Suffix

The InterPlanetary File System

Introduction to IPFS, the distributed web.

The InterPlanetary File System, IPFS for short. A cool name, but what does it do?

Distributed

IPFS is part of the distributed web movement, sometimes referred to as “Web 3.0”. While “Web 2.0” is the social web we all got used to, “Web 3.0” is the idea we need to move from a decentralized to a distributed network.

Centralized, Decentralized & Distributed Systems
On Distributed Communications Networks, Paul Baran, 1964

The current internet is a decentralized system: a few big nodes control most of the internet. Think of Facebook, Google, Amazon. What happens if one of these services is not available? What about AWS or Google Cloud, what if those go down? What if they don't only go down but disappear? Remember GeoCities, MySpace, TwitPic? What if your government blocks access to Twitter, Wikipedia? A decentralized web could be more resilient, more difficult to censor. IPFS is one possible cog in the distributed web machine.

Supersede HTTP

IPFS aims to supersede HTTP. The current internet is location-based, a URL tells you where a document lives, not its content. The content disappears if the URL breaks (yeah, that never happens). Information gets lost. IPFS, is different, it's content, not location-based. You don't ask it to fetch the document at this location, you ask it to fetch this document and it will figure out where to get it from. As long as someone has a copy it will find it.

Gateways

The easiest way to access IPFS is by using one of the gateways. https://ipfs.io/ipns/ipfs.io loads the IPFS website from… IPFS. https://cloudflare-ipfs.com/ipns/ipfs.io does exactly the same but uses Cloudflare's gateway. This is all fine but it's still a decentralized system, not a distributed one. It still depends on the availability of these gateways.

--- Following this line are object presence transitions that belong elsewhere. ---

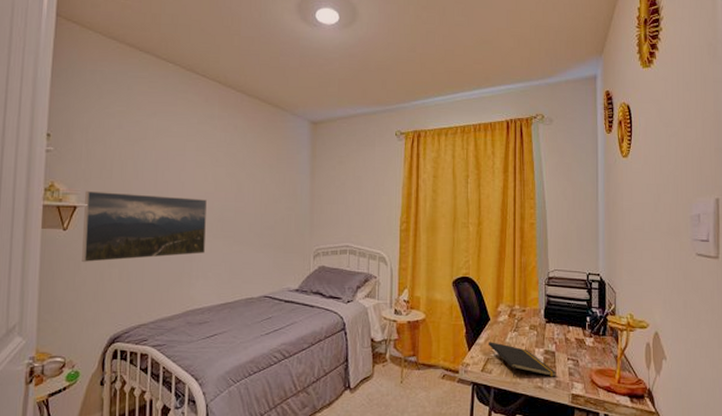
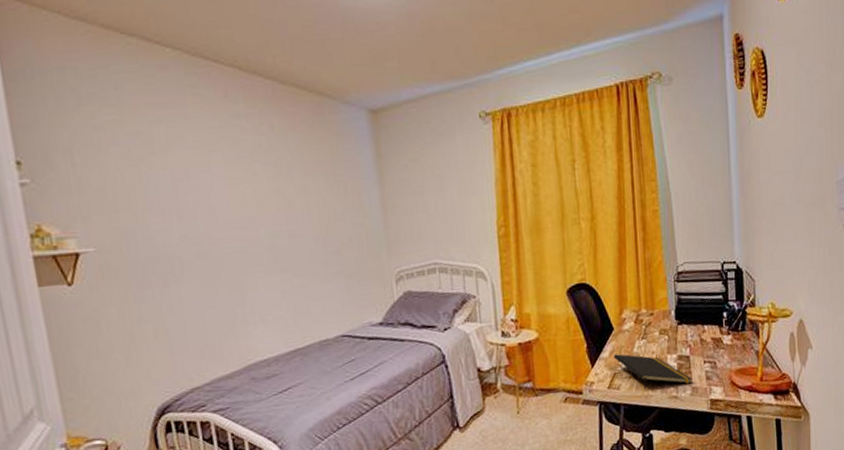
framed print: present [82,190,207,263] -> none [86,225,260,323]

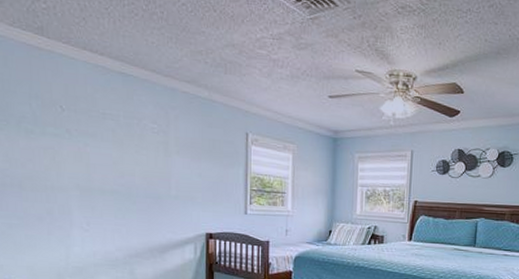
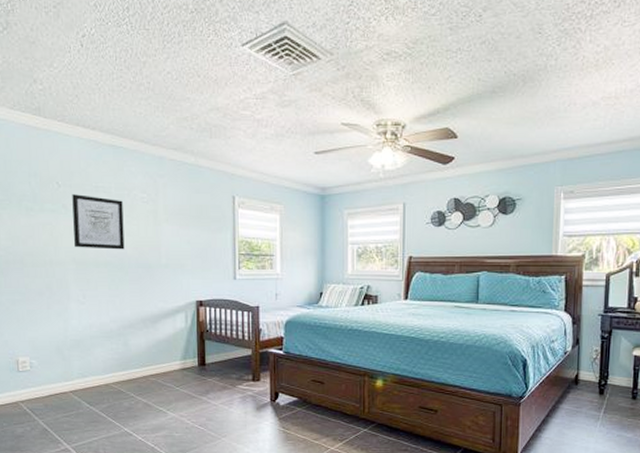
wall art: none [77,119,133,179] -> present [72,194,125,250]

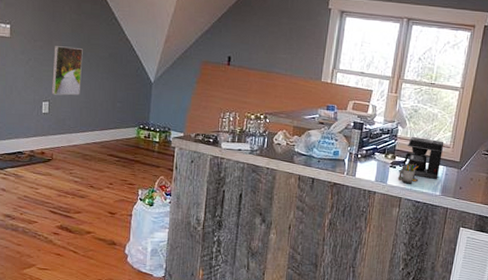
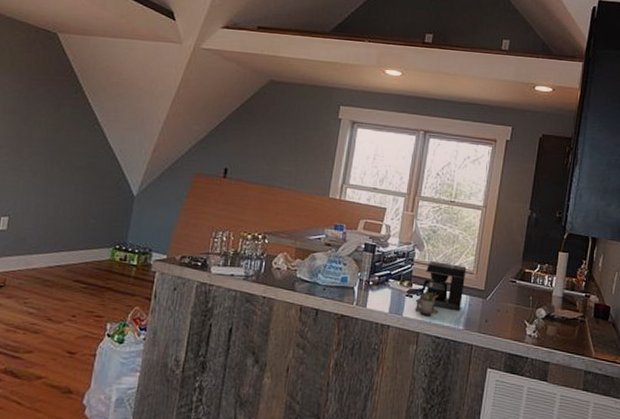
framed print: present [51,46,83,96] -> none [13,153,57,210]

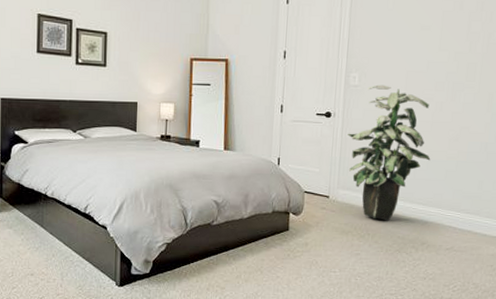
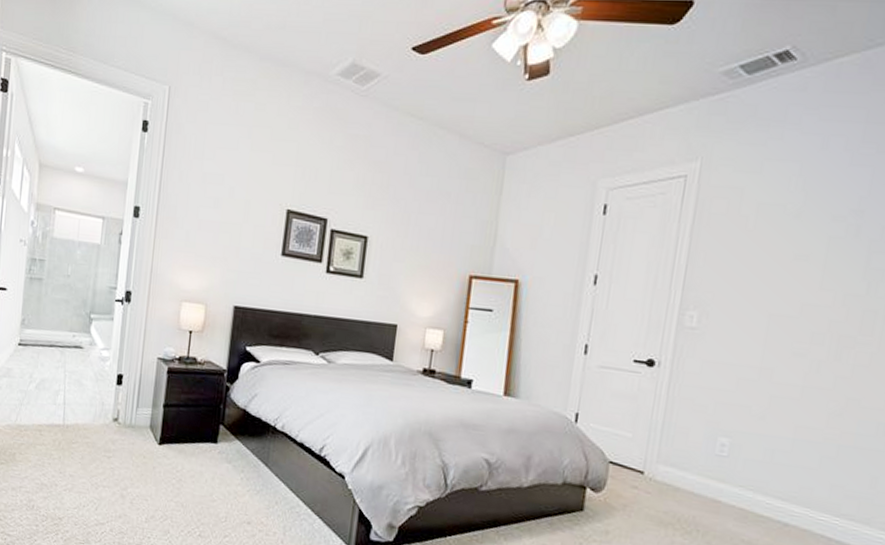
indoor plant: present [347,84,431,221] -> none [674,329,800,517]

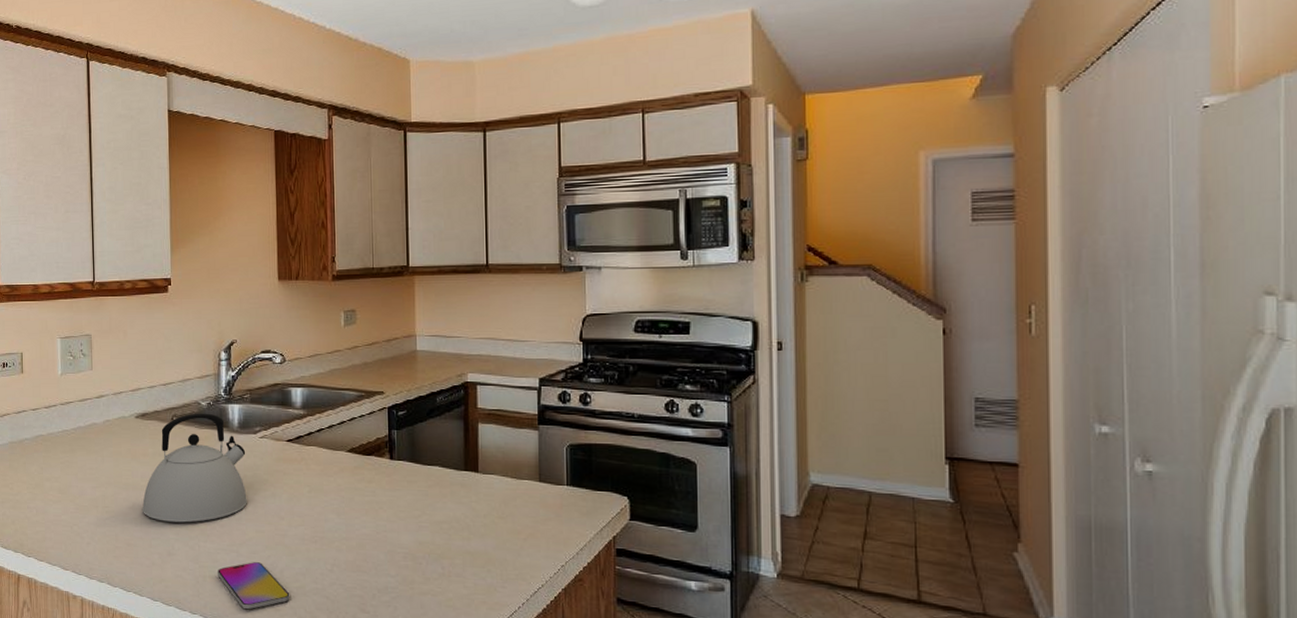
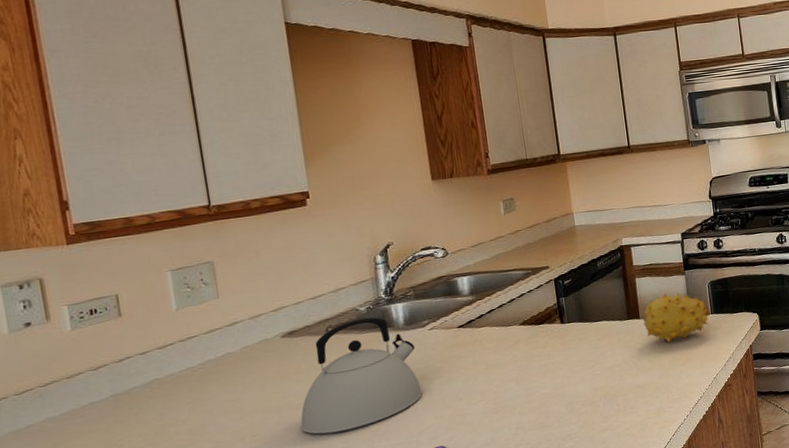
fruit: none [481,448,565,511] -> present [643,292,710,344]

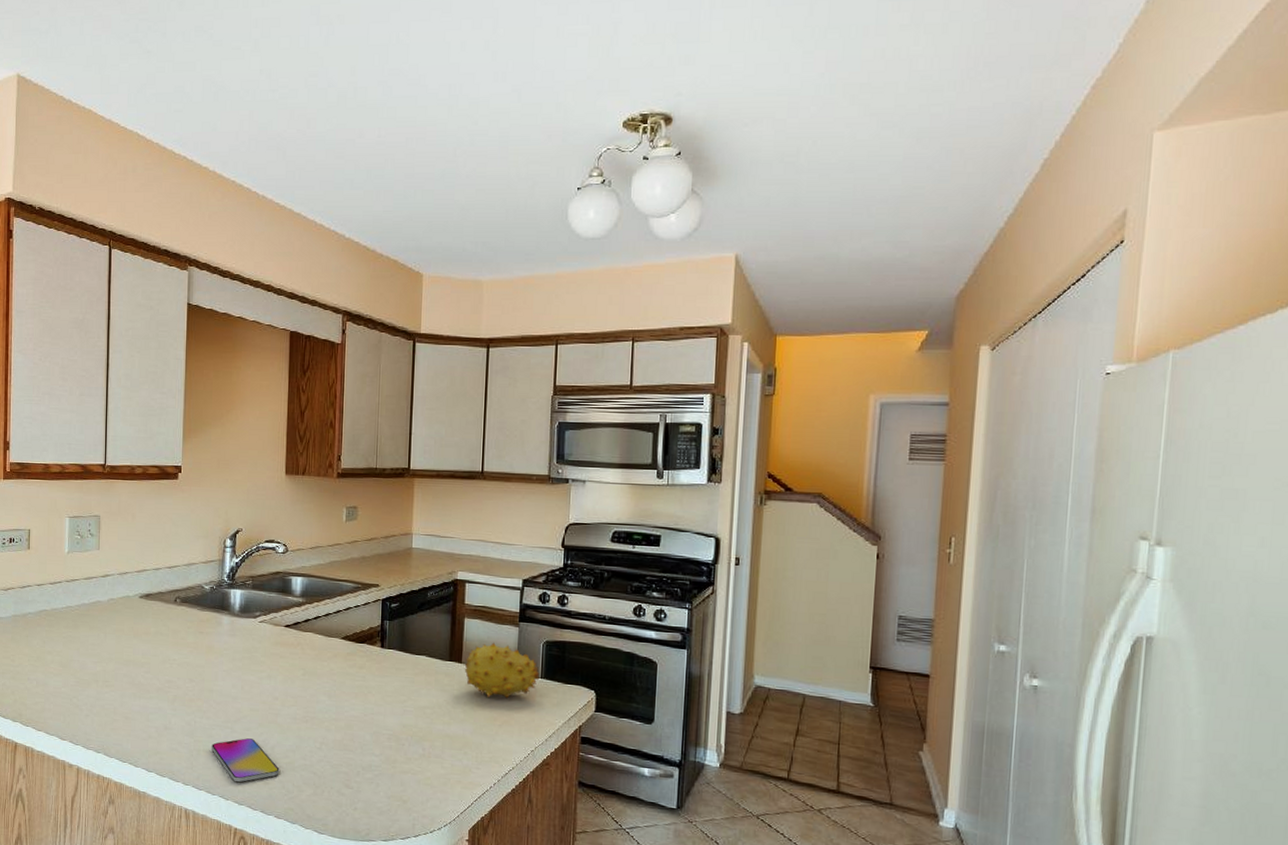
kettle: present [300,317,422,435] -> none [141,596,245,700]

Gateways are stopgaps, they bridge the HTTP and IPFS worlds. They make it easy to quickly load a document from IPFS but you, the visitor, are not actively contributing to the network.

Your own node

IPFS can be installed on any computer. Your computer now becomes a node, an active participant on the distributed web. It will keep a copy of the content you load form IPFS and serve it to others when they ask for it. The more popular a file, the more peers will cache the file and the fast it will load when someone needs it (since there is a good chance someone close to you already has it). Just like BitTorrent.

You’ll need an IPFS aware browser to really take advantage of the InterPlanetary File System. Your Chrome or Firefox browsers have no idea those IPFS links above are something special. It’s still plain old HTTP.

Add the IPFS Companion to your browser and visit ipfs.io again. The URL should now change to http://127.0.0.1:8080/ipns/ipfs.io, otherwise known as your very own computer. Congratulations, you are now part of the distributed web!

Pinning

A node does not keep these copies around forever, it will remove older copies if it runs out of allocated disk space. This means our precious documents will still vanish if people stop sharing them. That’s where pinning comes in. You can choose to pin a document, telling IPFS that this is a file you want to keep around. Your local node will keep that copy around forever (or until you unpin it) and serve it to anyone requesting it.

There still is an issue here, what if your node is not online? Your laptop isn’t always connected to the internet. The most decentralized solution would be to have your own server pinning the same content (as in “a machine always connected to the internet”), but there are some commercial services available as well: Pinata or Temporal.